Frankfurter Allgemeine Zeitung - Rezension
Frankfurter Allgemeine Zeitung | Besprechung von 23.07.2008

Mommsens Nachtrag

Als vor fünf Jahren die Schriften und Briefe Carl Goerdelers erschienen, waren die Gedanken des von den Nationalsozialisten abgesetzten Leipziger Oberbürgermeisters und späteren Exponenten des konservativen zivilen Widerstandes gegen Hitler erstmals in großer Ausführlichkeit greifbar (Politische Schriften und Briefe Carl Friedrich Goerdelers, hrsg. von Sabine Gillmann und Hans Mommsen, München 2003). Goerdeler verfasste sowohl vor dem Attentat des 20. Juli 1944 wie auch in der Haft umfangreiche Denkschriften innen-, außen- und wirtschaftspolitischen Inhalts. Nach dem Staatsstreich hatte er das Amt des Reichskanzlers übernehmen sollen. Er wurde am 2. Februar 1945 in Plötzensee enthauptet.
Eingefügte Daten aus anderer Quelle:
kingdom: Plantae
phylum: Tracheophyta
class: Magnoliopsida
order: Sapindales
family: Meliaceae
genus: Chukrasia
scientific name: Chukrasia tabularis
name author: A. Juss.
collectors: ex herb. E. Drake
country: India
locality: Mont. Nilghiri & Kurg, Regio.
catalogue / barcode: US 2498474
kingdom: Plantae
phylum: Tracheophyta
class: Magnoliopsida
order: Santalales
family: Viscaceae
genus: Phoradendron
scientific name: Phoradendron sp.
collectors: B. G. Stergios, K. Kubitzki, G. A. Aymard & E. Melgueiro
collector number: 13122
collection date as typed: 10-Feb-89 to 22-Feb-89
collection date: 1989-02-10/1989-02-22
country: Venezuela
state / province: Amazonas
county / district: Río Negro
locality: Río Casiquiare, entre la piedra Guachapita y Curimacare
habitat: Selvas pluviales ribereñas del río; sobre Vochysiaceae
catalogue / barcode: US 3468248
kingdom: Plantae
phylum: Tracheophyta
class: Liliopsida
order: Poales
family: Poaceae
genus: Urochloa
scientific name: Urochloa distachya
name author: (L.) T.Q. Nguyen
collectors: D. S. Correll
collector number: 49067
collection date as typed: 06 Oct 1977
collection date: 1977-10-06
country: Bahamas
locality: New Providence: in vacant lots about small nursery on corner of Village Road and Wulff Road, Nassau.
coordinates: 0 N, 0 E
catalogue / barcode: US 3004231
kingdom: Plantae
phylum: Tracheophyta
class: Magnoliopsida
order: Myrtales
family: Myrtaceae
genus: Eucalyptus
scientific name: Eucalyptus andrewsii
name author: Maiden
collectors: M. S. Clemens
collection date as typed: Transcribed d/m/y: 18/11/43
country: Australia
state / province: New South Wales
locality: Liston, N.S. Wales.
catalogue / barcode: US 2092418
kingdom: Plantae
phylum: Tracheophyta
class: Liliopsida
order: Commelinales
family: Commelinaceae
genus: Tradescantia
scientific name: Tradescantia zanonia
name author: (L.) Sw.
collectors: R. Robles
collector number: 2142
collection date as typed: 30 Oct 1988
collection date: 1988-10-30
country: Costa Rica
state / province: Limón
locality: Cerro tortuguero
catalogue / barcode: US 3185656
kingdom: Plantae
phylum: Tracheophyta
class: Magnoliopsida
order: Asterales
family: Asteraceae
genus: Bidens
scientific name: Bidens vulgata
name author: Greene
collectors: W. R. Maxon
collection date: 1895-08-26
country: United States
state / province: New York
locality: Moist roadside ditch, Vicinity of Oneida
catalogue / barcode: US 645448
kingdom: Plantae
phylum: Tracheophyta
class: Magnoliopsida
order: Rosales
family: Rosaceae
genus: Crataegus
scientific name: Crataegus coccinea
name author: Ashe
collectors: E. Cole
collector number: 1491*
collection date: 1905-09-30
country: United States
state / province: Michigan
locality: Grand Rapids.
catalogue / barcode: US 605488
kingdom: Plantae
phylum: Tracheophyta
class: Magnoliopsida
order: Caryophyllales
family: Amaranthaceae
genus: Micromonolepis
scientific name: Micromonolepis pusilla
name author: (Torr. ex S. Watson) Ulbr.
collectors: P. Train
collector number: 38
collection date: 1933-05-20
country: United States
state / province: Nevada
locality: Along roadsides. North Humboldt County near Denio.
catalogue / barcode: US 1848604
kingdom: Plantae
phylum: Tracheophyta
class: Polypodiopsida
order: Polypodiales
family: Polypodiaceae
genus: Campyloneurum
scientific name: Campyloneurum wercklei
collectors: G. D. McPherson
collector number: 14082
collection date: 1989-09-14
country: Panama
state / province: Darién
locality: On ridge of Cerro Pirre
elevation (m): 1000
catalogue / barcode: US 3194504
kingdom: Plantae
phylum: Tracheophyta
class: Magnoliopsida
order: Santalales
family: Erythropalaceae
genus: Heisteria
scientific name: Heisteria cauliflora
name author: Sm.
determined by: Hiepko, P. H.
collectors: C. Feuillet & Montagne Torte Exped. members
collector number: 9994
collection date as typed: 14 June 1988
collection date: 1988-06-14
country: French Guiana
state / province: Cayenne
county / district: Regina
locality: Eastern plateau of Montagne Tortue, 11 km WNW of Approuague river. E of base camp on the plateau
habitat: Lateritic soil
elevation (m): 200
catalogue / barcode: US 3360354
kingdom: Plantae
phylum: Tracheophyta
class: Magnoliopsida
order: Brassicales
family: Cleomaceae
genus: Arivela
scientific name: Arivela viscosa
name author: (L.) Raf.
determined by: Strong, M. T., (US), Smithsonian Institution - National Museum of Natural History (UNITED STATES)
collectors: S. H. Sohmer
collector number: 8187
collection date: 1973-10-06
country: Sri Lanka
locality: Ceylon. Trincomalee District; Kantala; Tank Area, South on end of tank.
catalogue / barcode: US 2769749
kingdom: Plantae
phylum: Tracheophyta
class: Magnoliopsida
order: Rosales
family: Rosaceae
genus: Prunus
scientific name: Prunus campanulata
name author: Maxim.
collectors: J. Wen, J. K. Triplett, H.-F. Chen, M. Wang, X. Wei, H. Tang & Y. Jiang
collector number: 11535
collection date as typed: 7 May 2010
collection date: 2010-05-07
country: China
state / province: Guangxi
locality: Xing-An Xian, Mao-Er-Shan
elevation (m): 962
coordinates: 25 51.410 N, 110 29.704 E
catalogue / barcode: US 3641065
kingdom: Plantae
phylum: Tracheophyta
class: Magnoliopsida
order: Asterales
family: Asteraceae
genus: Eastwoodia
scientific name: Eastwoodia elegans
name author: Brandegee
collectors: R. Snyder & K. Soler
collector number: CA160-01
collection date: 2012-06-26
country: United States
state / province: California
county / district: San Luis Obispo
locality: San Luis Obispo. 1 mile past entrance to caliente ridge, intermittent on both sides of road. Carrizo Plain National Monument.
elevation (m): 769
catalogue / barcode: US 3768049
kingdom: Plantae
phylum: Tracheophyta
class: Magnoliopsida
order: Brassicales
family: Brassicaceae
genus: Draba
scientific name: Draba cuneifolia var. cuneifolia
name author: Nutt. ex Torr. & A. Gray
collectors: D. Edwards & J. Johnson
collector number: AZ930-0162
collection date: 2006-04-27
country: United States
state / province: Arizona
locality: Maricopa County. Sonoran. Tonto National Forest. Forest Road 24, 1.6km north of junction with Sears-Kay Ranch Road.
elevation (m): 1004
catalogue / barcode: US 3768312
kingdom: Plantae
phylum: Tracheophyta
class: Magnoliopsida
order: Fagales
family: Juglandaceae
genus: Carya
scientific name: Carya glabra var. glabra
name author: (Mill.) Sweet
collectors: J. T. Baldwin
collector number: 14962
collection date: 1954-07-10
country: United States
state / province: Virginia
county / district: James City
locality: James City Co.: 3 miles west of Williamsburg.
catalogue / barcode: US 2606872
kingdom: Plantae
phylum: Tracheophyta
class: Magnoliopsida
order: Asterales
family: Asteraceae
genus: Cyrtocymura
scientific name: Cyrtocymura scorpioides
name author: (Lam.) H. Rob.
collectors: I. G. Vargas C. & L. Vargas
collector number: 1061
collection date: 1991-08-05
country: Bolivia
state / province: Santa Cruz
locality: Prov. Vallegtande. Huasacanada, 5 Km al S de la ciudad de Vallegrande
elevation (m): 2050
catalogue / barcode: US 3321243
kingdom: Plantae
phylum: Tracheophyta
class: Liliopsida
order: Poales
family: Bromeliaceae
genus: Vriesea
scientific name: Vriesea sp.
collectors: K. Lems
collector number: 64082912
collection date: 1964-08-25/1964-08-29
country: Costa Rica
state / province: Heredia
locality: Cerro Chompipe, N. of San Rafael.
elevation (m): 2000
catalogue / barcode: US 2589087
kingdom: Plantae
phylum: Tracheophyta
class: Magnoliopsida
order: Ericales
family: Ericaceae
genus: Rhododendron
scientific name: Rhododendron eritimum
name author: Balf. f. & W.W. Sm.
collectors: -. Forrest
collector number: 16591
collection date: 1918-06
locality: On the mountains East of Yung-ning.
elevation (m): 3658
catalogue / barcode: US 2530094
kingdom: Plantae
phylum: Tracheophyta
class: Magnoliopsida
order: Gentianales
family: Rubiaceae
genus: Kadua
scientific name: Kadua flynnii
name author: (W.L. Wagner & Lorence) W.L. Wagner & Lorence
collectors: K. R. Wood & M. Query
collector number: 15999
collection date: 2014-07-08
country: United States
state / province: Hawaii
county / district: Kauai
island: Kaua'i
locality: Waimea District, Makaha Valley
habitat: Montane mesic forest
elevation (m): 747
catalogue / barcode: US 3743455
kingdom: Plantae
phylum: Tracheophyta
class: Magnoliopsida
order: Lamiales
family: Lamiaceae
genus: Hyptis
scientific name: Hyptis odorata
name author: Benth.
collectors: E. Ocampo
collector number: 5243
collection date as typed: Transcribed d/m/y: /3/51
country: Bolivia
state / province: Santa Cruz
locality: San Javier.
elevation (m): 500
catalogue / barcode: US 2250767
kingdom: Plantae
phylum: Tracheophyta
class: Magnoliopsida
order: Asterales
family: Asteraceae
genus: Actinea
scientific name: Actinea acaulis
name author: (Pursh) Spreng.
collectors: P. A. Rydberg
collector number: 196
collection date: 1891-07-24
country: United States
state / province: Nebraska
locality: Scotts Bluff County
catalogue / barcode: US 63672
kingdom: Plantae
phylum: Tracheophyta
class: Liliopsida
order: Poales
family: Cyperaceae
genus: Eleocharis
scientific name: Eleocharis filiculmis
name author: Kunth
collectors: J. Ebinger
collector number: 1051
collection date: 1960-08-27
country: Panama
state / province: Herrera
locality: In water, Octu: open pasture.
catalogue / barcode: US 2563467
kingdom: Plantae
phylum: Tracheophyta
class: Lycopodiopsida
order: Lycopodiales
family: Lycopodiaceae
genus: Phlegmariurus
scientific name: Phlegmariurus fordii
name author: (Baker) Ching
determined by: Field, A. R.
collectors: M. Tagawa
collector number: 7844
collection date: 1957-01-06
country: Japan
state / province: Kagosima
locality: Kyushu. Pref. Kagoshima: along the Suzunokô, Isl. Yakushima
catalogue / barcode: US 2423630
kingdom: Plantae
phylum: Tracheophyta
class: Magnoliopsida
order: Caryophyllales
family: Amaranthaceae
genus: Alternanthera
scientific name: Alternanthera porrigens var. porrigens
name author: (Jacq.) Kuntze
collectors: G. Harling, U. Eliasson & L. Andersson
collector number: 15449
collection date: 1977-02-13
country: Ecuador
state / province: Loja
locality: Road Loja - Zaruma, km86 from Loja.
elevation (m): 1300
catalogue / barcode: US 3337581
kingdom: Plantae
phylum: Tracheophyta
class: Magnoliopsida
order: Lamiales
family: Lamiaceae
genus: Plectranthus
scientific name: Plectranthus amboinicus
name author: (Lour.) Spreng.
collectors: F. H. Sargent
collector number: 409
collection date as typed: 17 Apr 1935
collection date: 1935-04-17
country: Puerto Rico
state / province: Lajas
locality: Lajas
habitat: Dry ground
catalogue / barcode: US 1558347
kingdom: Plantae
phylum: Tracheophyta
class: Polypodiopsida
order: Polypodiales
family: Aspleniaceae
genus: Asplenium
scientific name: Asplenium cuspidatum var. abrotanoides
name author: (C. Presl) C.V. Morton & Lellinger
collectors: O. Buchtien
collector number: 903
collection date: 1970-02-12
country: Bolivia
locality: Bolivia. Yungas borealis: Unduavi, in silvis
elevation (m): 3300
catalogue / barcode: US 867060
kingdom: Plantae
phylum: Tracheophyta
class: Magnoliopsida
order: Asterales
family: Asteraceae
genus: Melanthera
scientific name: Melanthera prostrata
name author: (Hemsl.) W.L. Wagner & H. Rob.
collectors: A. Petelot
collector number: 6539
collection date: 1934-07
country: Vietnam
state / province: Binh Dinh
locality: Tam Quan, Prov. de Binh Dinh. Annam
Allerdings fehlte in der Edition von Mommsen und Sabine Gillmann jeder Hinweis - und sei es nur in einer Fußnote - auf eine bestimmte schriftliche Stellungnahme Goerdelers, die in der Haft entstanden war. Sie schien auf die gleichzeitig verfassten politischen Memoranden, in denen unter anderem eine Koalitionsregierung Hitler-Goerdeler ins Auge gefasst wurde, ein neues Licht zu werfen. Als wir die Ausgabe auf dieser Seite besprachen (F.A.Z. vom 18. August 2004), wiesen wir deshalb auf die nur selten überlieferte Äußerung Goerdelers hin: "Wenn wir das Vaterland über alles stellen, was doch unser Glaube ist, so haben wir den 20. Juli als ein endgültiges Gottesurteil zu achten. Der Führer ist vor fast sicherem Tode bewahrt. Gott hat nicht gewollt, dass Deutschlands Bestand, um dessen willen ich mich beteiligen wollte und beteiligt habe, mit einer Bluttat erkauft wird; er hat auch dem Führer diese Aufgabe neu anvertraut. Das ist alte deutsche Auffassung. Jeder Deutsche in der Reihe der Umsturzbewegung ist nunmehr verpflichtet, hinter den von Gott geretteten Führer zu treten, auch die Mittel, die einer neuen Regierung zur Verfügung gestellt werden sollten, rückhaltlos ihm zu geben; ob er sie nützen will, für brauchbar hält, entscheidet er."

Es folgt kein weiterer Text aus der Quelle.